§ Assigned task: Retype the source text of all the rows below exactly, leaving the pictures out.

(Pictures with their source code)
■ ■ ■ ■ ■ ■ ■

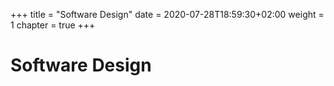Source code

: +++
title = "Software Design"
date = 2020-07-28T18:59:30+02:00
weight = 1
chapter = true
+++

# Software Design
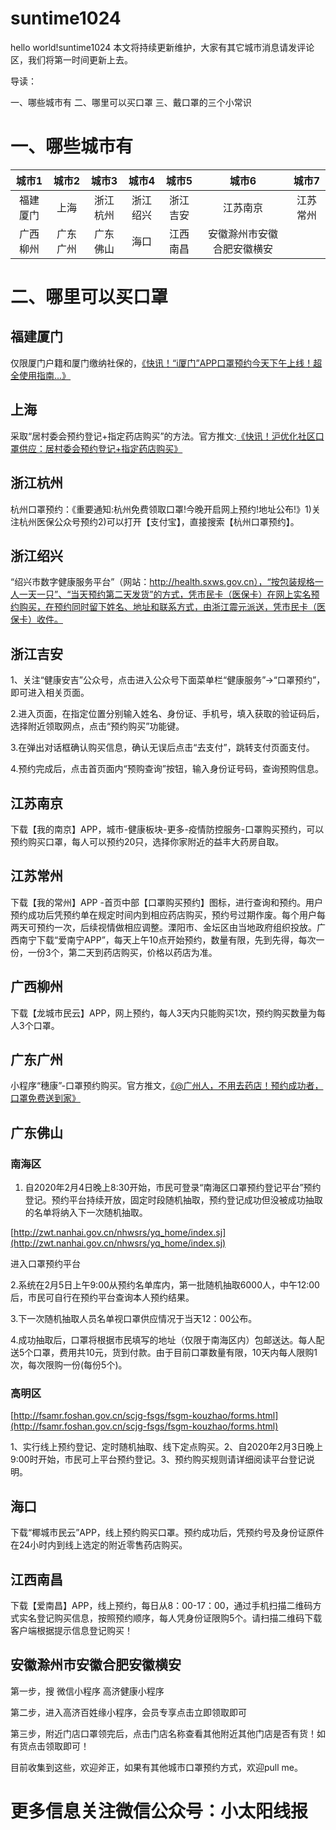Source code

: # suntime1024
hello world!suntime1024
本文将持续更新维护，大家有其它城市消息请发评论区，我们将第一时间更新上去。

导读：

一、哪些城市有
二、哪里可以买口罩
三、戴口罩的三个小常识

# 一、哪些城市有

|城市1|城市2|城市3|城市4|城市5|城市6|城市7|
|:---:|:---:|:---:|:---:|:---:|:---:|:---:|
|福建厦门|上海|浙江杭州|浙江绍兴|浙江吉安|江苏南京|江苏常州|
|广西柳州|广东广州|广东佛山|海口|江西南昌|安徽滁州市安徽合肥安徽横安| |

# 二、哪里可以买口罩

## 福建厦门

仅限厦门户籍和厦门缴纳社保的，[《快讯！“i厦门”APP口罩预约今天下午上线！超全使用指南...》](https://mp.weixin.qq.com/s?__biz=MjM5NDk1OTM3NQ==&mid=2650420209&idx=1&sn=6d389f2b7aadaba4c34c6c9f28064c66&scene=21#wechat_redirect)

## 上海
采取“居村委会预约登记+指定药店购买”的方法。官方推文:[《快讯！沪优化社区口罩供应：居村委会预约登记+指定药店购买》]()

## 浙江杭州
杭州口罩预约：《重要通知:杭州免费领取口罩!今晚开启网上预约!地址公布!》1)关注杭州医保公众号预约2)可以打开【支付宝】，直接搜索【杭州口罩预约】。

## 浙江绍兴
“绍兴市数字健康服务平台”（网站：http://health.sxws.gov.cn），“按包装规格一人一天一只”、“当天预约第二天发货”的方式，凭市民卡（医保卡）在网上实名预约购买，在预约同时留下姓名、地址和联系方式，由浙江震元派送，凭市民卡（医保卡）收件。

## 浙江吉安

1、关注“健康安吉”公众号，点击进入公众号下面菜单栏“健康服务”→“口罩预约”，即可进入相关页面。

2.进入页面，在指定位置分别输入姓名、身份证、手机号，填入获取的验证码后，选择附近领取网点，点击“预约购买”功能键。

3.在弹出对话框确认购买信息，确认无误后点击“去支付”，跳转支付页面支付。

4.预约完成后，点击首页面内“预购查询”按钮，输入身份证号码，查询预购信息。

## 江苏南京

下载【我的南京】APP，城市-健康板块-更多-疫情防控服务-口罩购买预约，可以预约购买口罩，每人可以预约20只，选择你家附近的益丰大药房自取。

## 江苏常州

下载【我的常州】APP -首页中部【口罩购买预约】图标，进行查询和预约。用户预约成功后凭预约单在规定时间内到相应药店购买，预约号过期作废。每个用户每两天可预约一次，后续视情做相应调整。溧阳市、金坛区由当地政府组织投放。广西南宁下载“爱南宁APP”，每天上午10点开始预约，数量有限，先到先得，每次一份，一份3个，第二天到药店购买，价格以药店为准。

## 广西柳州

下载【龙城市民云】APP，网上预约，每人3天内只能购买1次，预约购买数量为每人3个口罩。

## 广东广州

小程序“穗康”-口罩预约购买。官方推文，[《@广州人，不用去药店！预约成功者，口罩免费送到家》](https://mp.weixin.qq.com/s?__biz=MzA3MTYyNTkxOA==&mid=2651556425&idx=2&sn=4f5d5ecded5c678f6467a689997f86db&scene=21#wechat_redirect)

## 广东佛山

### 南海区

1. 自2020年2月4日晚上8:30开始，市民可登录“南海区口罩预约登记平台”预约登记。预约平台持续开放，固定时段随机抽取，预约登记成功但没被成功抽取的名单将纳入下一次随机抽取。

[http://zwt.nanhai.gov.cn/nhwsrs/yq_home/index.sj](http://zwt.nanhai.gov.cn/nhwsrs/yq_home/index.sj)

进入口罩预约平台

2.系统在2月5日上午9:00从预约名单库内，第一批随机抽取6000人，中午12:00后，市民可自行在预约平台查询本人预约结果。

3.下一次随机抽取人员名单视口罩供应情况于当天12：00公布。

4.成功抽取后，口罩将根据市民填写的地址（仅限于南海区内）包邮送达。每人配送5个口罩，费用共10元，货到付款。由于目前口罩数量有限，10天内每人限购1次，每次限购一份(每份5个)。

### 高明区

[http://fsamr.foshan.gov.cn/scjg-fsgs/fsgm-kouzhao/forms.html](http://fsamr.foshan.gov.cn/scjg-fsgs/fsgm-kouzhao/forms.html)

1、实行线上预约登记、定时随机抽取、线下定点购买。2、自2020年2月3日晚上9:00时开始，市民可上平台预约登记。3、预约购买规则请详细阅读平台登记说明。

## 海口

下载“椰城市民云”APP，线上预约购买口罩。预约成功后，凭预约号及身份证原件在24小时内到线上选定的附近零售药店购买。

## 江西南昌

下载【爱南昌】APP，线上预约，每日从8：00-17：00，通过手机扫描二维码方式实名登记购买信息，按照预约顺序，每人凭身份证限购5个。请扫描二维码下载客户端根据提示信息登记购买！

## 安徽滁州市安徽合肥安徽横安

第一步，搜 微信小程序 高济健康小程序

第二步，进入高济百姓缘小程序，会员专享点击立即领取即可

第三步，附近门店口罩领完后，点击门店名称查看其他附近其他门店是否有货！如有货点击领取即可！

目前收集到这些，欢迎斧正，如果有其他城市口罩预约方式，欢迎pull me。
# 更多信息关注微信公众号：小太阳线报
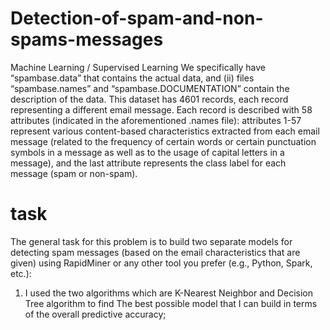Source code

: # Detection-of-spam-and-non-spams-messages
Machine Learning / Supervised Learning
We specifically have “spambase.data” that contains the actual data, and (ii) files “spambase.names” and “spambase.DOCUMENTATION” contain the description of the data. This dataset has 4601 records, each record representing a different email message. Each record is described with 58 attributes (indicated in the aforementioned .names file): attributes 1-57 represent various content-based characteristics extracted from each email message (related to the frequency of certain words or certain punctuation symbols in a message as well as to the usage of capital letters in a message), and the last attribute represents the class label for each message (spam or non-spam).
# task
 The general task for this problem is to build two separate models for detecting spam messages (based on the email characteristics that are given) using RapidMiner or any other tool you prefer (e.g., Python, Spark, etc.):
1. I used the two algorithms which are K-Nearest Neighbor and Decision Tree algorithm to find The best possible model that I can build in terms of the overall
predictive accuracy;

■ ■ ■ ■ ■ ■ ■

§ Your response:
Source code

: +++
title = "Software Design"
date = 2020-07-28T18:59:30+02:00
weight = 1
chapter = true
+++

# Software Design
Source code

: # suntime1024
hello world!suntime1024
本文将持续更新维护，大家有其它城市消息请发评论区，我们将第一时间更新上去。

导读：

一、哪些城市有
二、哪里可以买口罩
三、戴口罩的三个小常识

# 一、哪些城市有

|城市1|城市2|城市3|城市4|城市5|城市6|城市7|
|:---:|:---:|:---:|:---:|:---:|:---:|:---:|
|福建厦门|上海|浙江杭州|浙江绍兴|浙江吉安|江苏南京|江苏常州|
|广西柳州|广东广州|广东佛山|海口|江西南昌|安徽滁州市安徽合肥安徽横安| |

# 二、哪里可以买口罩

## 福建厦门

仅限厦门户籍和厦门缴纳社保的，[《快讯！“i厦门”APP口罩预约今天下午上线！超全使用指南...》](https://mp.weixin.qq.com/s?__biz=MjM5NDk1OTM3NQ==&mid=2650420209&idx=1&sn=6d389f2b7aadaba4c34c6c9f28064c66&scene=21#wechat_redirect)

## 上海
采取“居村委会预约登记+指定药店购买”的方法。官方推文:[《快讯！沪优化社区口罩供应：居村委会预约登记+指定药店购买》]()

## 浙江杭州
杭州口罩预约：《重要通知:杭州免费领取口罩!今晚开启网上预约!地址公布!》1)关注杭州医保公众号预约2)可以打开【支付宝】，直接搜索【杭州口罩预约】。

## 浙江绍兴
“绍兴市数字健康服务平台”（网站：http://health.sxws.gov.cn），“按包装规格一人一天一只”、“当天预约第二天发货”的方式，凭市民卡（医保卡）在网上实名预约购买，在预约同时留下姓名、地址和联系方式，由浙江震元派送，凭市民卡（医保卡）收件。

## 浙江吉安

1、关注“健康安吉”公众号，点击进入公众号下面菜单栏“健康服务”→“口罩预约”，即可进入相关页面。

2.进入页面，在指定位置分别输入姓名、身份证、手机号，填入获取的验证码后，选择附近领取网点，点击“预约购买”功能键。

3.在弹出对话框确认购买信息，确认无误后点击“去支付”，跳转支付页面支付。

4.预约完成后，点击首页面内“预购查询”按钮，输入身份证号码，查询预购信息。

## 江苏南京

下载【我的南京】APP，城市-健康板块-更多-疫情防控服务-口罩购买预约，可以预约购买口罩，每人可以预约20只，选择你家附近的益丰大药房自取。

## 江苏常州

下载【我的常州】APP -首页中部【口罩购买预约】图标，进行查询和预约。用户预约成功后凭预约单在规定时间内到相应药店购买，预约号过期作废。每个用户每两天可预约一次，后续视情做相应调整。溧阳市、金坛区由当地政府组织投放。广西南宁下载“爱南宁APP”，每天上午10点开始预约，数量有限，先到先得，每次一份，一份3个，第二天到药店购买，价格以药店为准。

## 广西柳州

下载【龙城市民云】APP，网上预约，每人3天内只能购买1次，预约购买数量为每人3个口罩。

## 广东广州

小程序“穗康”-口罩预约购买。官方推文，[《@广州人，不用去药店！预约成功者，口罩免费送到家》](https://mp.weixin.qq.com/s?__biz=MzA3MTYyNTkxOA==&mid=2651556425&idx=2&sn=4f5d5ecded5c678f6467a689997f86db&scene=21#wechat_redirect)

## 广东佛山

### 南海区

1. 自2020年2月4日晚上8:30开始，市民可登录“南海区口罩预约登记平台”预约登记。预约平台持续开放，固定时段随机抽取，预约登记成功但没被成功抽取的名单将纳入下一次随机抽取。

[http://zwt.nanhai.gov.cn/nhwsrs/yq_home/index.sj](http://zwt.nanhai.gov.cn/nhwsrs/yq_home/index.sj)

进入口罩预约平台

2.系统在2月5日上午9:00从预约名单库内，第一批随机抽取6000人，中午12:00后，市民可自行在预约平台查询本人预约结果。

3.下一次随机抽取人员名单视口罩供应情况于当天12：00公布。

4.成功抽取后，口罩将根据市民填写的地址（仅限于南海区内）包邮送达。每人配送5个口罩，费用共10元，货到付款。由于目前口罩数量有限，10天内每人限购1次，每次限购一份(每份5个)。

### 高明区

[http://fsamr.foshan.gov.cn/scjg-fsgs/fsgm-kouzhao/forms.html](http://fsamr.foshan.gov.cn/scjg-fsgs/fsgm-kouzhao/forms.html)

1、实行线上预约登记、定时随机抽取、线下定点购买。2、自2020年2月3日晚上9:00时开始，市民可上平台预约登记。3、预约购买规则请详细阅读平台登记说明。

## 海口

下载“椰城市民云”APP，线上预约购买口罩。预约成功后，凭预约号及身份证原件在24小时内到线上选定的附近零售药店购买。

## 江西南昌

下载【爱南昌】APP，线上预约，每日从8：00-17：00，通过手机扫描二维码方式实名登记购买信息，按照预约顺序，每人凭身份证限购5个。请扫描二维码下载客户端根据提示信息登记购买！

## 安徽滁州市安徽合肥安徽横安

第一步，搜 微信小程序 高济健康小程序

第二步，进入高济百姓缘小程序，会员专享点击立即领取即可

第三步，附近门店口罩领完后，点击门店名称查看其他附近其他门店是否有货！如有货点击领取即可！

目前收集到这些，欢迎斧正，如果有其他城市口罩预约方式，欢迎pull me。
# 更多信息关注微信公众号：小太阳线报
Source code

: # Detection-of-spam-and-non-spams-messages
Machine Learning / Supervised Learning
We specifically have “spambase.data” that contains the actual data, and (ii) files “spambase.names” and “spambase.DOCUMENTATION” contain the description of the data. This dataset has 4601 records, each record representing a different email message. Each record is described with 58 attributes (indicated in the aforementioned .names file): attributes 1-57 represent various content-based characteristics extracted from each email message (related to the frequency of certain words or certain punctuation symbols in a message as well as to the usage of capital letters in a message), and the last attribute represents the class label for each message (spam or non-spam).
# task
 The general task for this problem is to build two separate models for detecting spam messages (based on the email characteristics that are given) using RapidMiner or any other tool you prefer (e.g., Python, Spark, etc.):
1. I used the two algorithms which are K-Nearest Neighbor and Decision Tree algorithm to find The best possible model that I can build in terms of the overall
predictive accuracy;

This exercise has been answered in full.